La culpa de todo la sigue teniendo Yoko Ono

Yoko Ono ya es una señora mayor. Aún así, se conserva muy bien. Una buena alimentación, horas de meditación mística oriental y, sobre todo, una imagen muy cuidada. Gusta de ponerse unas gafas de sol, caídas a la altura del cartílago de la nariz, y un trilby inclinado hacia atrás, mientras acude a todo tipo de eventos de arte contemporáneo. En muchas ocasiones, incluso la invitan a actuar.

Yoko Ono sigue haciendo lo mismo que hace cuarenta años: ponerse delante de un micrófono y simular un orgasmo salvaje similar a dos cacatúas tratando de aparearse dentro de un helicóptero en vuelo. Y lejos de sufrir desaprobación, el público de tales eventos la aclama. "Eso es arte, raro, pero arte". "Es libertad creativa". "Bueno, estamos en el MoMa; habrá que aplaudir, digo yo".

En la esquina del museo hay un chico joven que pinta retratos a carboncillo. A veces no le quieren pagar.

Al fin al cabo, todos somos un poco Yoko Ono. Nos basamos en nuestra reputación social para tratar de hacer lo que queremos. Y claro que vamos al MoMa; al fin y al cabo es arte contemporáneo, innovador, progresista, un espacio de creación. ¿El Louvre? Un conservatorio de antiguallas para nostálgicos de una época donde el arte estaba encasillado bajo unos patrones estéticos caducos.

Bajo esa fórmula del éxito, los medios de comunicación y las redes sociales se han convertido en el MoMa de la política. Solo se ha cambiado el concepto de público por el de audiencia. "¿Y hoy qué hacemos?" "Gritar". La audiencia viene sola. Si vemos los medios de comunicación españoles, todo son gritos, retretes firmados y cuadros pintados con sangre menstrual. De La Primera a La Sexta, incluso si pasamos por el #0. No solo se han rendido al arte contemporaneo sino que se atreven a tildar a Wolf Vostell de retrógrado.

Las performances mañaneras comienzan con un lienzo pintado en violeta, que algunos se atreven a manchar con un poco de azul, pero que por regla general acaban con largas pinceladas de amarillo chillón. Un señor de La Sexta insiste en teñirlo todo de rojo que, ligado a su nombre, imprime un efecto óxido al cuadro final. En Cuatro han pasado directamente al fundido en negro. En las ondas, las caperuzas violetas se ven interrumpidas por un nazareno que prefiere el blanco, todo con el sonido de fondo del reggaeton.

Por la noche, la historia cambia. Después de una merienda de roscos y bombas, pasamos al acto final.
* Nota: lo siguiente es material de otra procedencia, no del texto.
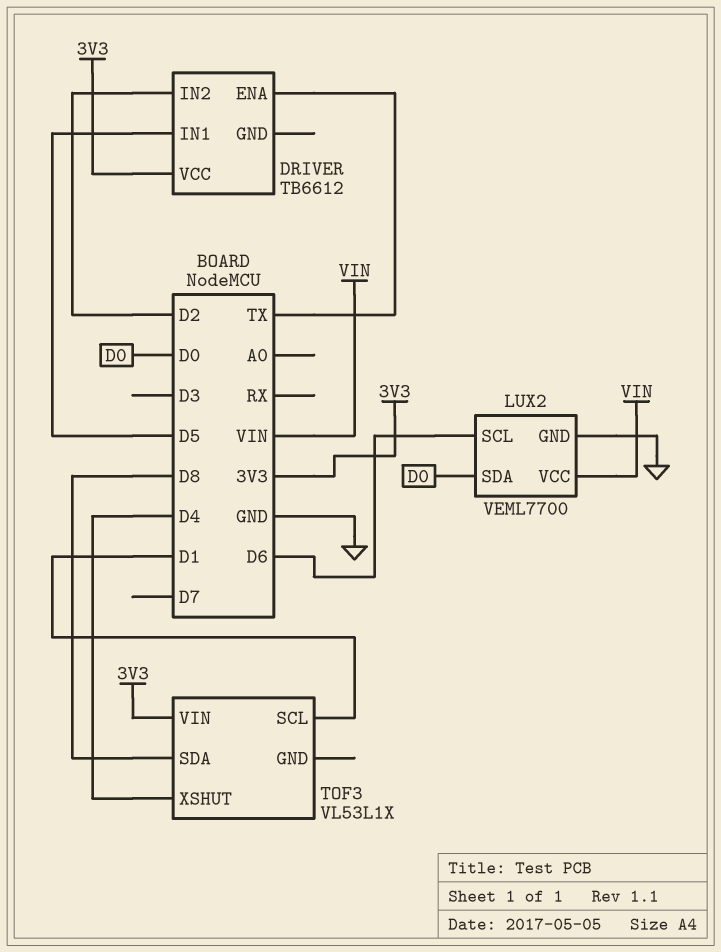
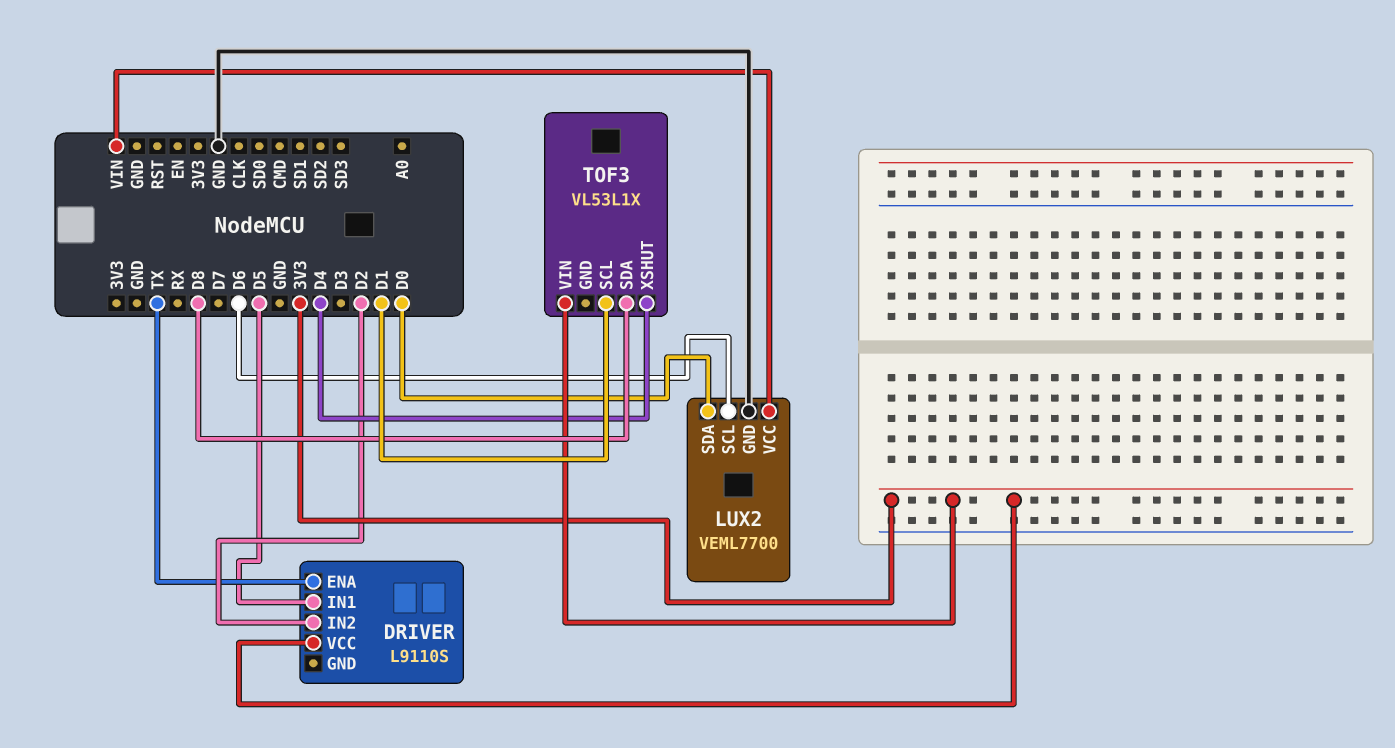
DRIVER: TB6612 -> L9110S

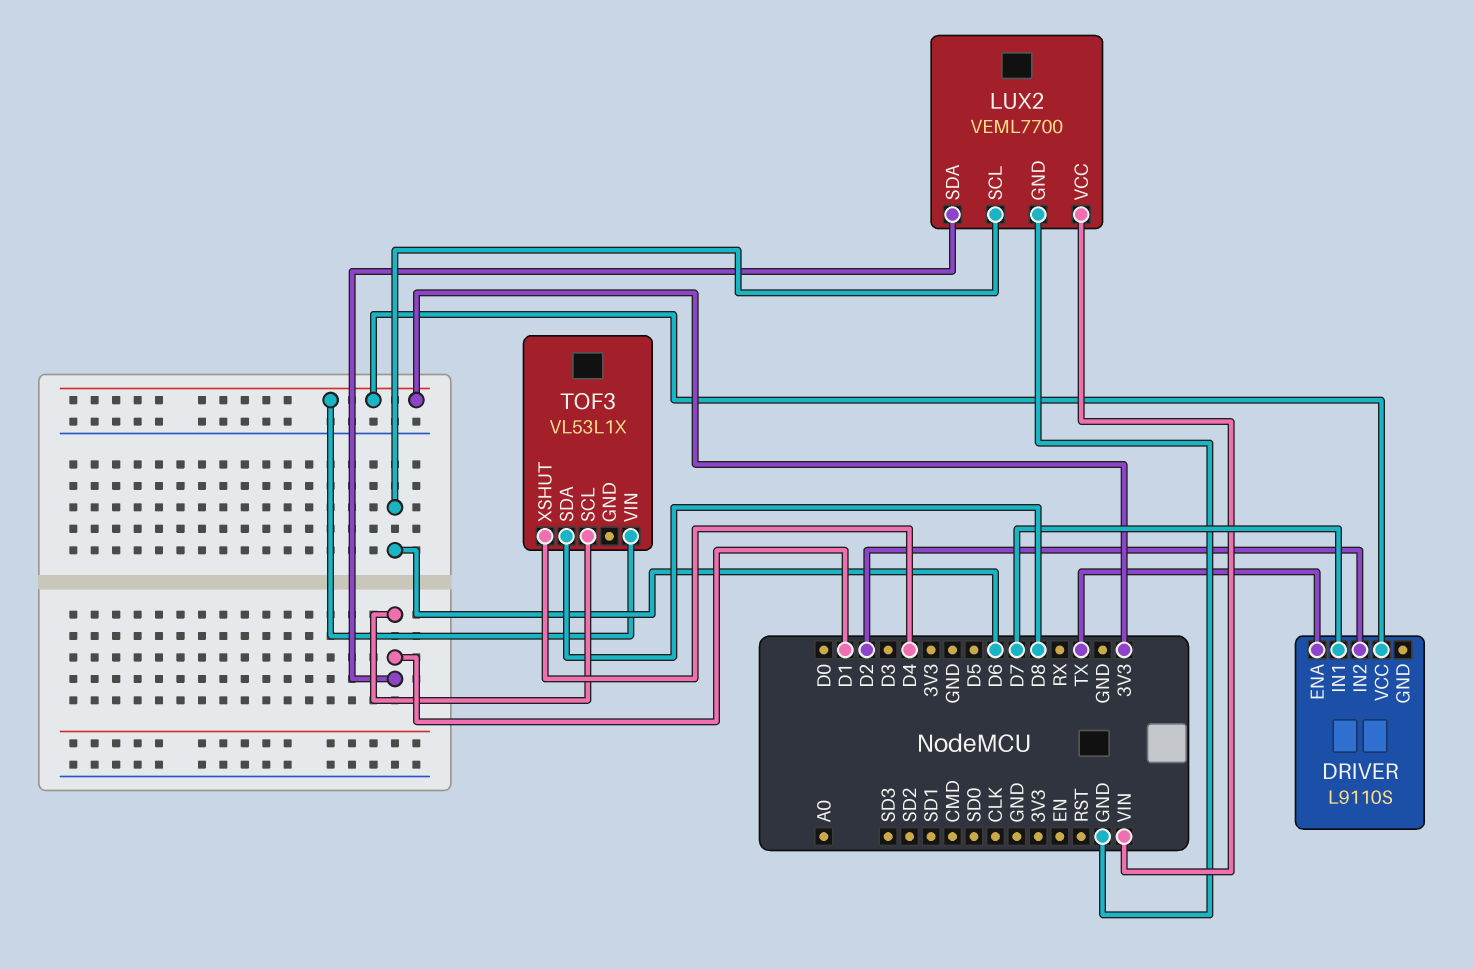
DRIVER pin IN1: D5 -> D7
LUX2 pin SDA: D0 -> D1

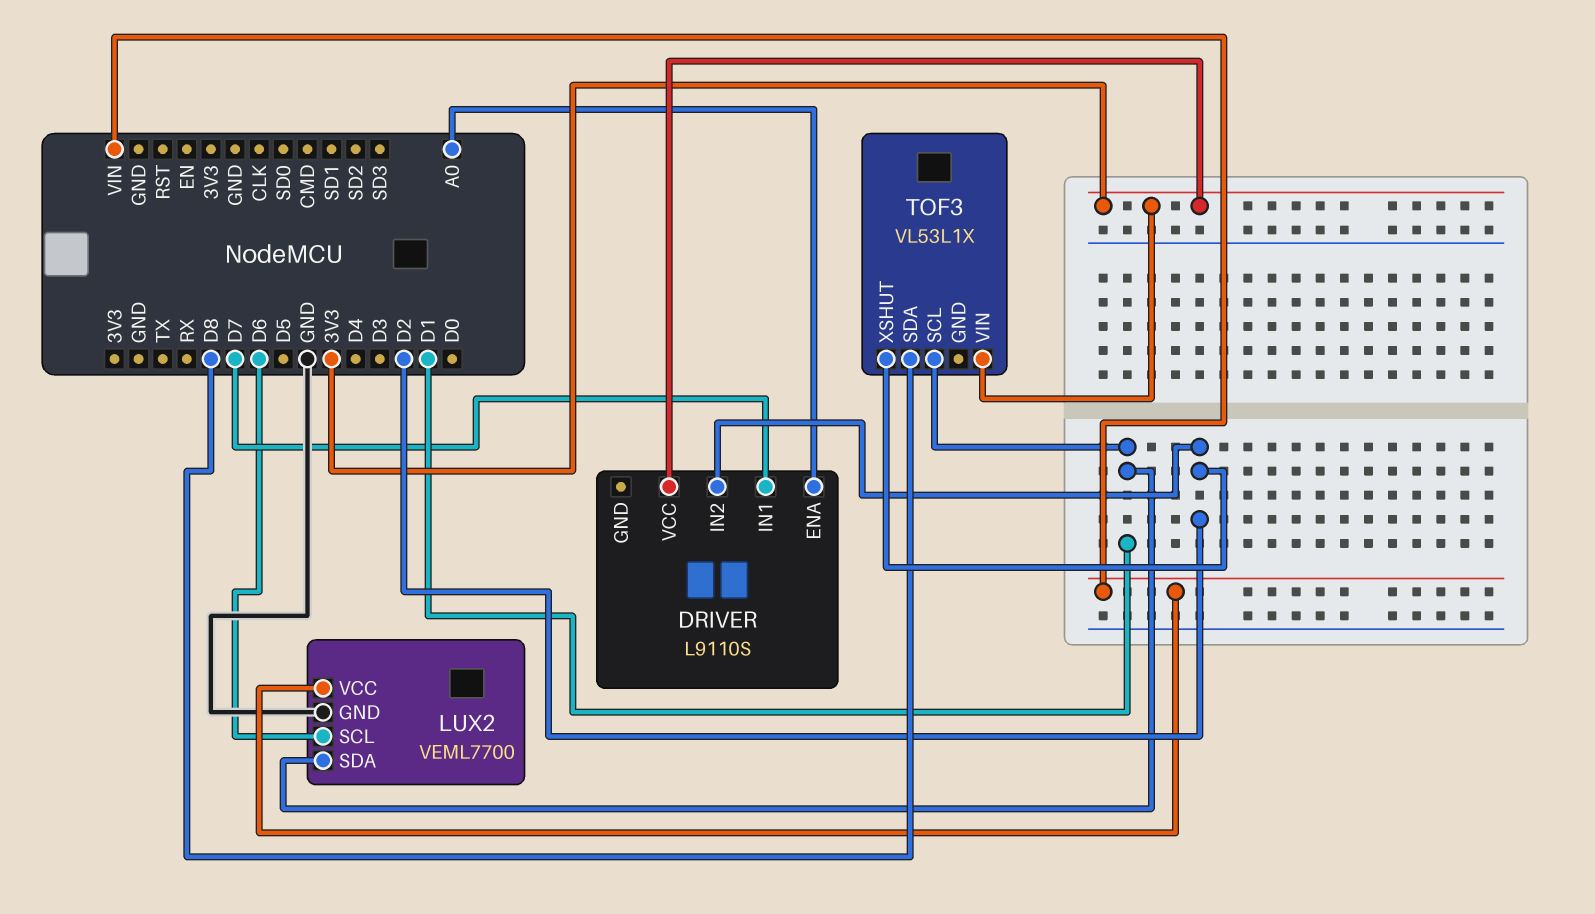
DRIVER pin ENA: TX -> A0
TOF3 pin XSHUT: D4 -> D2

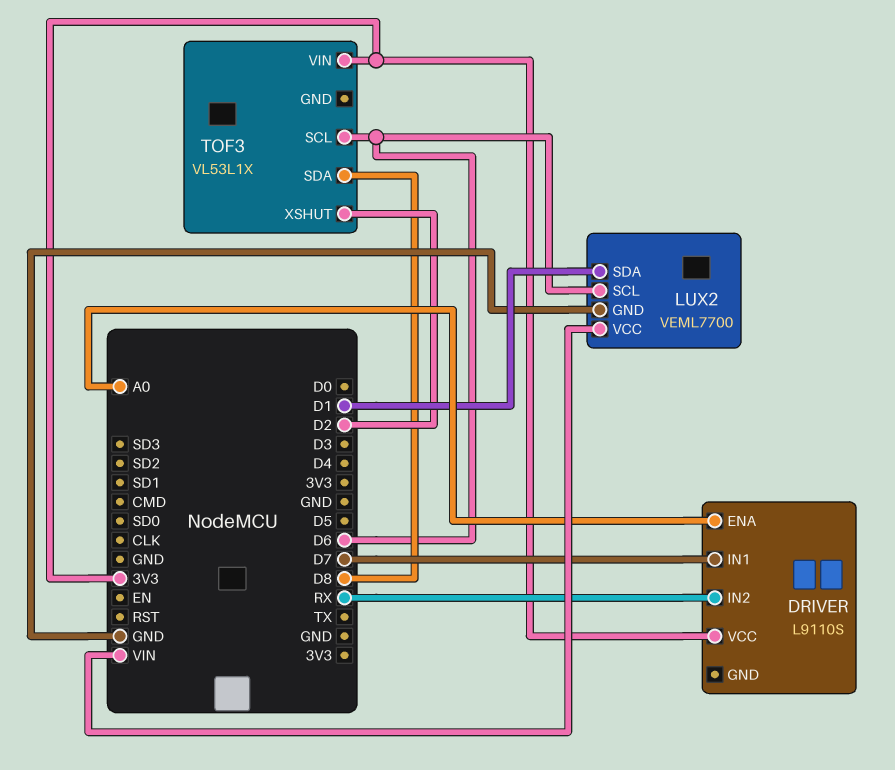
DRIVER pin IN2: D2 -> RX
TOF3 pin SCL: D1 -> D6

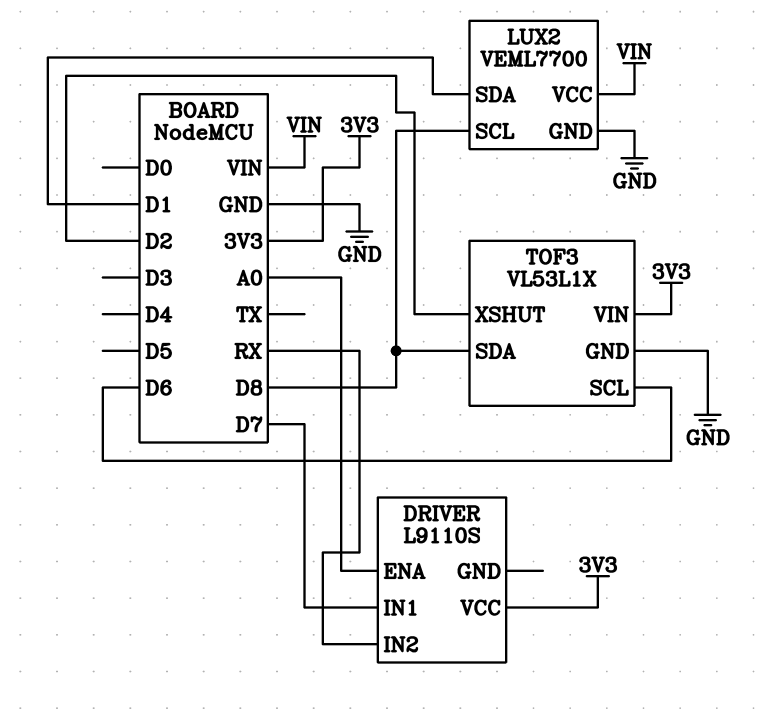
LUX2 pin SCL: D6 -> D8
TOF3 pin GND: none -> GND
Lo que debería ser La Barraca de Lorca se transforma en un espectáculo de monos arrojándose heces y osos montados en monociclo. En el número que no suma (curiosamente, propiedad de una empresa que no deja de incrementar la factura de sus clientes) un humorista se gana los garbanzos sabida cuenta de que buena parte de la audiencia no sabe interpretar una resolución judicial. En el hexágono, comienza una lucha feroz para otorgar el premio a "Facha del Día". En la cadena de la flor van directamente a lo fácil y montan un circo para niños. Y en Telecinco se limitan a juntar a unos cuantos aspirantes a Yoko Ono en un espacio limitado y ver cómo se provocan sordera crónica entre ellos mismos. Los fines de semana se pueden observar unos collages elaborados al unísono por artistas variopintos, y algún que otro pseudo-documental grabado con gafas de efecto espejo.

No es de extrañar que aquellos que quieran ver arte clásico tengan que recurrir al número de la mala suerte, donde están más preocupados por la restauración de iglesias y viejos monumentos enmohecidos que por el arte en general. Para la radio, el creador es una especie de Leo Bassi que propone hacer arte explotando cosas.

Y mientras los monos nos salpican con sus heces y los pajaritos nos picotean los ojos, de vez en cuando aparece un tipo disfrazado de John Lennon que dice que no, que esta vez pasa de la Yoko. Y que va a resucitar a Los Beatles. Y claro, va la gente y le compra el disco, a pesar de que el single suena como un vinilo viejo que crepita a ritmo de marcha militar.

Por eso, sería bueno que los artistas salieran a la calle de cuando en cuando para pintar retratos de la gente común. Bueno, y que la gente deje de ir a los museos para ver tendencias, al menos mientras sus directores se sigan poniendo en sus puertas para insultar a todo el que no entre.